- **TASK TO COMPLETE**: Set out every line of the listing below as a numbered list, skipping any blank lines.

- **EXTRACTED MATERIAL**:

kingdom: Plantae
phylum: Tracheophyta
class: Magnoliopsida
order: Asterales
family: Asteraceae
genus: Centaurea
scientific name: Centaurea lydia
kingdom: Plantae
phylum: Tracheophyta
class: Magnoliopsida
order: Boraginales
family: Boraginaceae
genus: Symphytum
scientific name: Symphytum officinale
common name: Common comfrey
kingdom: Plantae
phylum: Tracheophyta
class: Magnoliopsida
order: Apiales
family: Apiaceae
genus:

- **THE OUTPUT**:
1. kingdom: Plantae
2. phylum: Tracheophyta
3. class: Magnoliopsida
4. order: Asterales
5. family: Asteraceae
6. genus: Centaurea
7. scientific name: Centaurea lydia
8. kingdom: Plantae
9. phylum: Tracheophyta
10. class: Magnoliopsida
11. order: Boraginales
12. family: Boraginaceae
13. genus: Symphytum
14. scientific name: Symphytum officinale
15. common name: Common comfrey
16. kingdom: Plantae
17. phylum: Tracheophyta
18. class: Magnoliopsida
19. order: Apiales
20. family: Apiaceae
21. genus:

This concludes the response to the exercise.